_DOCUMENT SEGMENT_
--------------------
These agents are used in the treatment of BDD. They are antidepressant agents that are chemically unrelated to the tricyclic, tetracyclic, or other available antidepressants. They inhibit CNS neuronal uptake of serotonin (5HT). They may have a weak effect on norepinephrine and dopamine neuronal reuptake and have been used to treat patients with anxiety, phobias, or OCDs.

SSRIs are greatly preferred over the other classes of antidepressants. Because the adverse effect profile of SSRIs is less prominent, improved compliance is promoted. SSRIs do not have the cardiac arrhythmia risk associated with TCAs. Arrhythmia risk is especially pertinent in overdose, and suicide risk must always be considered when treating a child or adolescent with mood disorder.

Physicians are advised to be aware of the following information and use appropriate caution when considering treatment with SSRIs in the pediatric population.

In December 2003, the UK Medicines and Healthcare Products Regulatory Agency (MHRA) issued an advisory that most SSRIs are not suitable for use by persons younger than 18 years for treatment of "depressive illness." After review, this agency decided that the risks to pediatric patients outweigh the benefits of treatment with SSRIs, except fluoxetine (Prozac), which appears to have a positive risk-benefit ratio in the treatment of depressive illness in patients younger than 18 years.

In October 2003, the US Food and Drug Administration (FDA) issued a public health advisory regarding reports of suicidality in pediatric patients being treated with antidepressant medications for major depressive disorder. This advisory reported suicidality (both ideation and attempts) in clinical trials of various antidepressant drugs in pediatric patients. The FDA has asked that additional studies be performed because suicidality occurred in both treated and untreated patients with major depression and thus could not be definitively linked to drug treatment.
--------------------
_REQUIRED ACTIONS_
1. Return, word for word, the part of the SSRI text from "These agents are" up to and including "with mood disorder.".
2. In the SSRI text, which SSRI did the UK Medicines and Healthcare Products Regulatory Agency judge to have a positive risk-benefit ratio for depressive illness in patients younger than 18 years?
--------------------
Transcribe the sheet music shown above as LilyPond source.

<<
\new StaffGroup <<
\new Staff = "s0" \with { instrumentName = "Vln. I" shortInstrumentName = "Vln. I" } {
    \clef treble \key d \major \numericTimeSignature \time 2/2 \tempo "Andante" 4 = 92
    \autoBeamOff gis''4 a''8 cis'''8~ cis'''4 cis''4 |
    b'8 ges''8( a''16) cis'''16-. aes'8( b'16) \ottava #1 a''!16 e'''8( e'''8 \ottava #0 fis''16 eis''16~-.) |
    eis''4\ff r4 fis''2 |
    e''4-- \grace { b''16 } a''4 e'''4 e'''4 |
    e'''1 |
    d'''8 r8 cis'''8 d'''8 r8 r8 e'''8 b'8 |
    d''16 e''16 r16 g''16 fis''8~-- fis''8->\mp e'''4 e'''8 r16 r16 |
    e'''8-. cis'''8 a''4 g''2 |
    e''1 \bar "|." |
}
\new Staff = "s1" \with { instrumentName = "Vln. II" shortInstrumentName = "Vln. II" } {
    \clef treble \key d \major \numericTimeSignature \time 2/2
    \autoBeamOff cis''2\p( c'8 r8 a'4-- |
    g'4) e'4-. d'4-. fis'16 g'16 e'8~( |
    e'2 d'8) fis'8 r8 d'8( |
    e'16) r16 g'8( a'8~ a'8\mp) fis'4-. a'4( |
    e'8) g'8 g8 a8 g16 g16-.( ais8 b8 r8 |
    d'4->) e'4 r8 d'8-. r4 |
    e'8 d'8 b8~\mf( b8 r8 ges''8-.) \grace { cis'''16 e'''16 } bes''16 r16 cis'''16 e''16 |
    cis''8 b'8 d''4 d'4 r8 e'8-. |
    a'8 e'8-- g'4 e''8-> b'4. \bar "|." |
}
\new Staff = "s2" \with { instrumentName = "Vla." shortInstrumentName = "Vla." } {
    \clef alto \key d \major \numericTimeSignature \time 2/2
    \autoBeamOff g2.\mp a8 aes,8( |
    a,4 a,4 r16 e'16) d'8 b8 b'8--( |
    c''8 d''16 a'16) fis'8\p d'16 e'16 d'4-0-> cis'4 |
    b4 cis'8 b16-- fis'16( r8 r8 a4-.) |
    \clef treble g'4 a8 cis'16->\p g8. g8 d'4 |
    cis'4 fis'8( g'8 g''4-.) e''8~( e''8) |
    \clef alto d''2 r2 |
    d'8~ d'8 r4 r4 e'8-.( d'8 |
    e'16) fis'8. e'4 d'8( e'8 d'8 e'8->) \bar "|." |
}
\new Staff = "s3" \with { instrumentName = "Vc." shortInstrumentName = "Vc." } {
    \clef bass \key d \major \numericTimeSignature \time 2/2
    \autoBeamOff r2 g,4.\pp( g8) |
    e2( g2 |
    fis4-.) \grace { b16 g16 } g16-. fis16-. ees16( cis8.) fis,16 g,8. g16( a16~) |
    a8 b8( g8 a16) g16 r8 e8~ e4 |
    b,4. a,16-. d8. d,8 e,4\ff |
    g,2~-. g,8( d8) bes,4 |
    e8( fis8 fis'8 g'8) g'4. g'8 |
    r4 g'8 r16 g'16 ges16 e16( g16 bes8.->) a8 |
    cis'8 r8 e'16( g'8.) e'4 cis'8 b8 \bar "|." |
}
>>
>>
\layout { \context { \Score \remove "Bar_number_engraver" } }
--------------------
_EXERCISE ANSWERS_
1.
These agents are used in the treatment of BDD. They are antidepressant agents that are chemically unrelated to the tricyclic, tetracyclic, or other available antidepressants. They inhibit CNS neuronal uptake of serotonin (5HT). They may have a weak effect on norepinephrine and dopamine neuronal reuptake and have been used to treat patients with anxiety, phobias, or OCDs.

SSRIs are greatly preferred over the other classes of antidepressants. Because the adverse effect profile of SSRIs is less prominent, improved compliance is promoted. SSRIs do not have the cardiac arrhythmia risk associated with TCAs. Arrhythmia risk is especially pertinent in overdose, and suicide risk must always be considered when treating a child or adolescent with mood disorder.

2. Fluoxetine (Prozac).